Population pressure propelled the spread of agriculture to every suitable habitat. Small societies of hunter-gatherers were helpless to oppose the growing onslaught of belligerent mobs of porridge fiends and bread heads. In recent times, we've discovered how to use soil to convert petroleum into edible food-like substances. Today we've munched our way deeply into the realm of Class D foods, loaded with highly refined carbs, oceans of empty calories.

We've succeeded in temporarily stretching our carrying capacity to 7 billion, but little stretch remains before the inevitable snapback. Even ghastly Class D foods will slam into firm limits -- Peak Cheap Energy, Peak Fertilizer, cropland destruction, desertification, and the certainty that industrial agriculture has an expiration date. Somewhere down the road, climate change is likely to eliminate most or all forms of farming. The unusually stable climate of the last 10,000 years is a freak.

Observing the human journey from Cohen's mountaintop, we can see above the fog of myths, and the big picture comes into better focus. Even the hunter-gatherer way of life, as it occurred, was not sustainable over the long run. If we had remained in balance, agriculture and civilization would have never happened. Human efforts at voluntarily limiting population have not been 100 percent effective, and this failure has been amplified by our skills at neutralizing the traditional man-eating predators that provided essential mob control. A herd of seven billion is a time bomb.
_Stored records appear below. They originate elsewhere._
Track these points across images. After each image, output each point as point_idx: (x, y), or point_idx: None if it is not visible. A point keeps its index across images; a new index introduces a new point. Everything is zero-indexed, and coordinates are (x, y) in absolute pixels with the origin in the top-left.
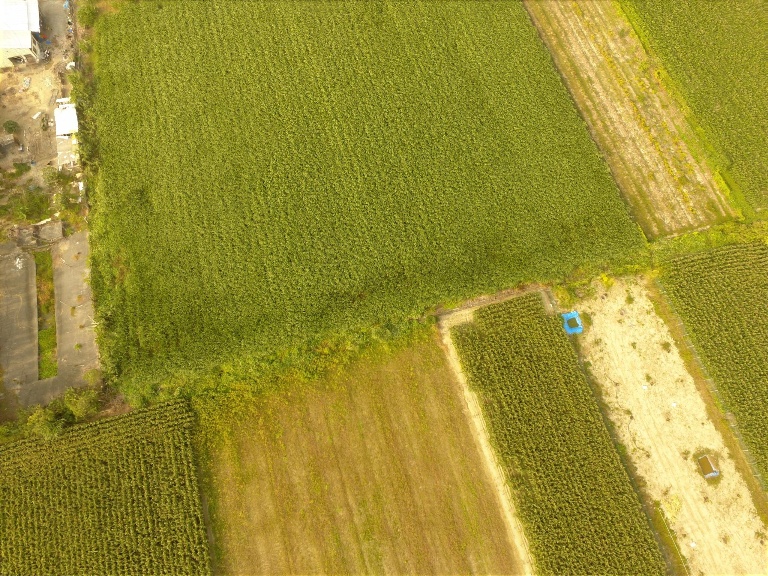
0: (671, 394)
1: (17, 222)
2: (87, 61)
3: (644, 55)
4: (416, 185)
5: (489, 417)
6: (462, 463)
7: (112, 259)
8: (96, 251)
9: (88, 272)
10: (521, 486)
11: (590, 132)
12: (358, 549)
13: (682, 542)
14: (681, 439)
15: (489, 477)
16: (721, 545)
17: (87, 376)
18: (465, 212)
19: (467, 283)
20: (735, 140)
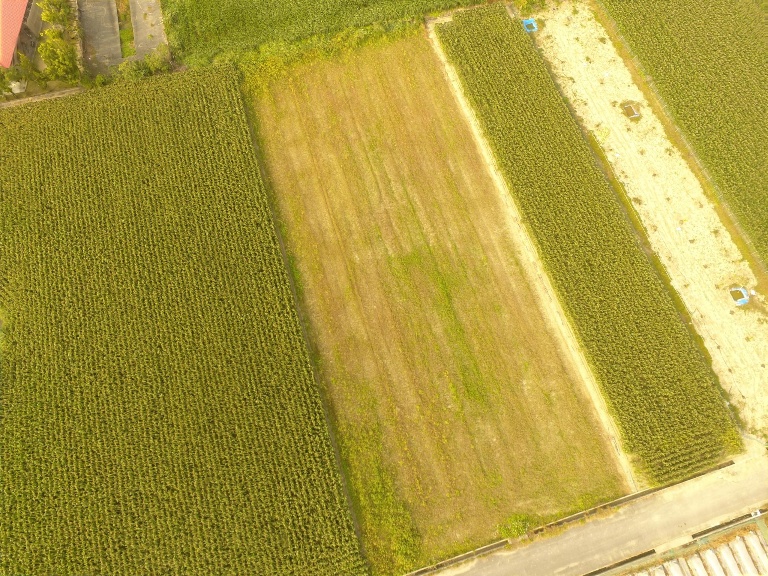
0: (605, 68)
1: None
2: None
3: None
4: None
5: (463, 75)
6: (443, 107)
7: None
8: None
9: None
10: (487, 114)
11: None
12: (365, 155)
13: (609, 154)
14: (611, 95)
15: (464, 116)
16: (639, 156)
17: (160, 45)
18: None
19: None
20: None
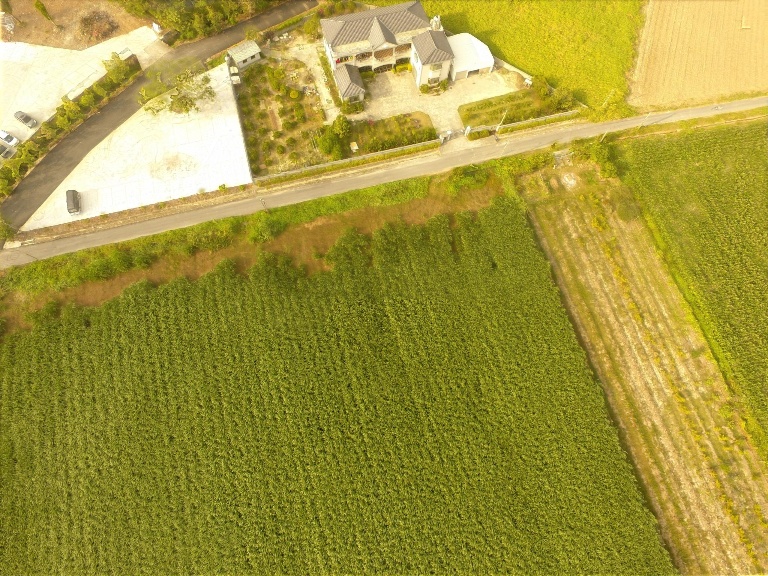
0: None
1: None
2: None
3: (726, 392)
4: None
5: None
6: None
7: None
8: None
9: None
10: None
11: (659, 524)
12: None
13: None
14: None
15: None
16: None
17: None
18: None
19: None
20: None
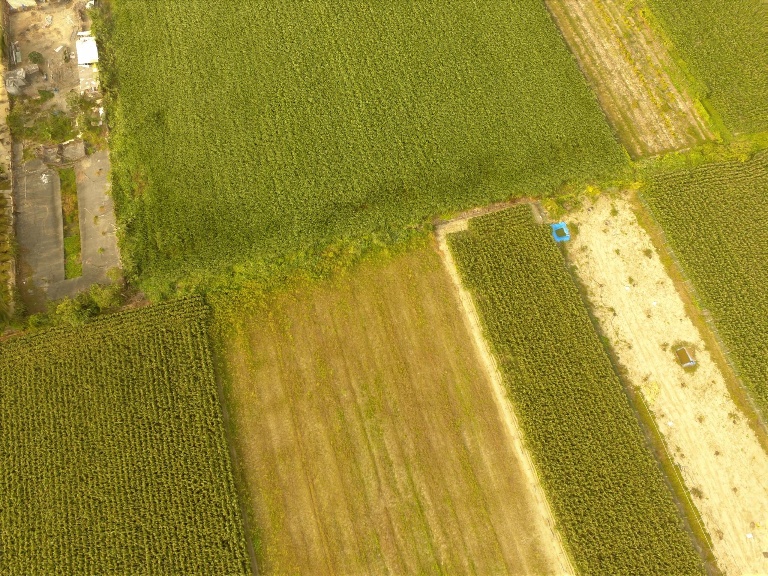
0: (652, 294)
1: (42, 142)
2: (105, 1)
3: None
4: (414, 109)
5: (482, 311)
6: (457, 353)
7: (131, 174)
8: (116, 167)
9: (109, 186)
10: (511, 370)
11: (578, 65)
12: (361, 425)
13: (660, 421)
14: (661, 333)
15: (482, 365)
16: (696, 424)
17: (110, 272)
18: (460, 133)
19: (462, 195)
20: (715, 71)
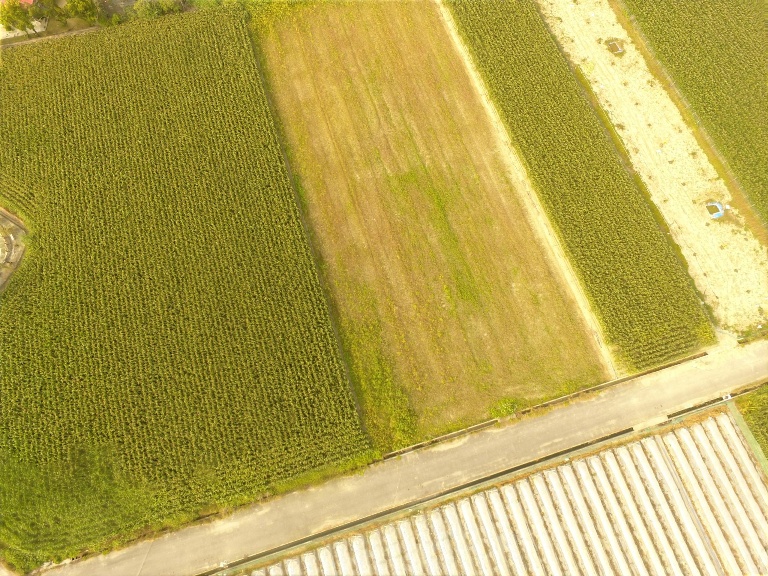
0: (591, 9)
1: None
2: None
3: None
4: None
5: (457, 15)
6: (438, 44)
7: None
8: None
9: None
10: (479, 49)
11: None
12: (365, 87)
13: (594, 85)
14: (597, 33)
15: (458, 52)
16: (622, 87)
17: None
18: None
19: None
20: None
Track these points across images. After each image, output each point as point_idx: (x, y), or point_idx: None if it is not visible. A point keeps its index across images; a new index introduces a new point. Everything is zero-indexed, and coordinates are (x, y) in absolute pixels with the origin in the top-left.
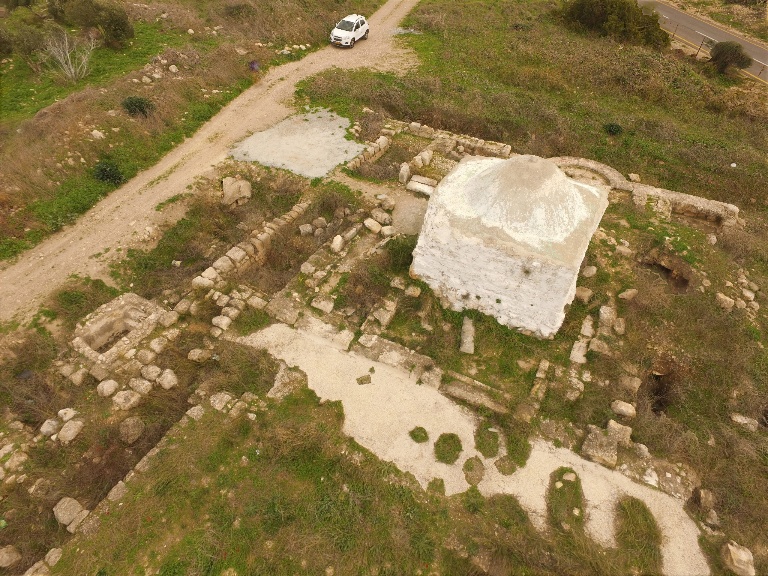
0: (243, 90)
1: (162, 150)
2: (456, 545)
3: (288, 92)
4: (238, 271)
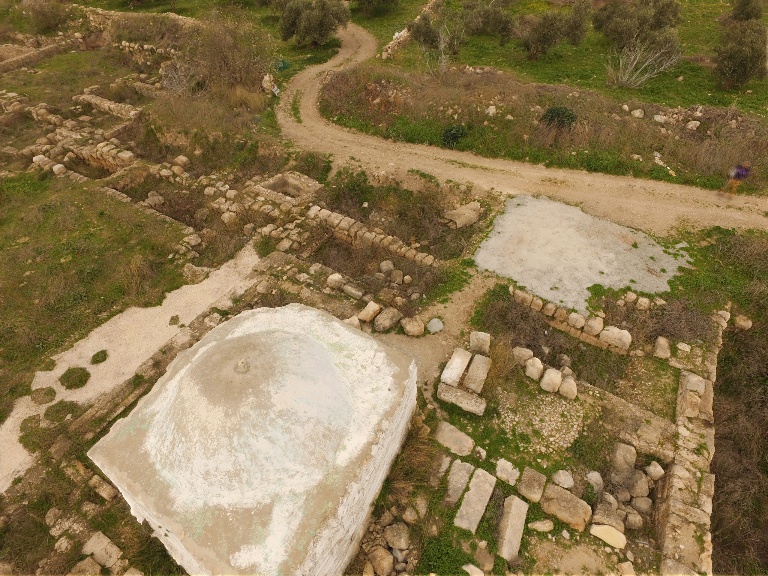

On a misty morning, a group of chimps sits at the edge of the forest, gazing at us. They are our closest relatives, and for millions of years they have not blundered into tool addiction, domestication, or population explosions. Predators are always free to invite the less alert to lunch. Wild chimps are still healthy, happy, and sustainable. They wonder how we became so lost and confused. It's never pleasant to watch old friends self-destruct from devastating addictions. What happened? Was it necessary to trash the planet? Please! Get a grip! We miss you! Come home!

Humankind is suffocating in toxic myths. Critical thinking is a powerful antidote, and it's a vast, barely explored continent. In the coming decades, one way or another, the lights will be going out on civilization, as we know it. In the time remaining, it would be wise to bury as many of these myths as possible, so that they will not poison the minds of future generations, if any. It's time for learning, thinking, and remembering. We have many dragons to slay before we can recover our long-lost treasure, a reality-based understanding of where we came from, and who we truly are. Our greatest need is for healthy new visions. It's time to go home.